BEGIN

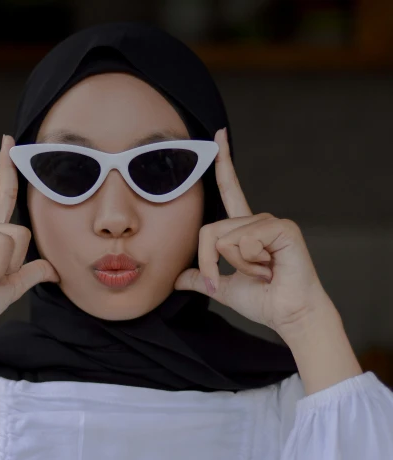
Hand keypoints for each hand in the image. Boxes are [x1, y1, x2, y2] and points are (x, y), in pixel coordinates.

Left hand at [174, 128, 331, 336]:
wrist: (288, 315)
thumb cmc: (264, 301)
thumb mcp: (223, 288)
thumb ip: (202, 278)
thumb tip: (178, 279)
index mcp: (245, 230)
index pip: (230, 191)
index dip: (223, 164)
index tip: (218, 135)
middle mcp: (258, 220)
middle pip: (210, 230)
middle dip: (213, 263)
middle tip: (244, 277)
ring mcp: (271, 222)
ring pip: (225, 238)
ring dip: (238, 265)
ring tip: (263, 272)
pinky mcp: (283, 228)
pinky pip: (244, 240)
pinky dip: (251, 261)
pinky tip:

END

§ Problem to work on: Scan the material above. Return every line containing the string "hand".

§ Answer space:
Hand keypoints for each hand in the image. Boxes are [x1, y1, x2, y2] and points are (x, y), in pixel coordinates.
Left hand at [174, 128, 331, 336]:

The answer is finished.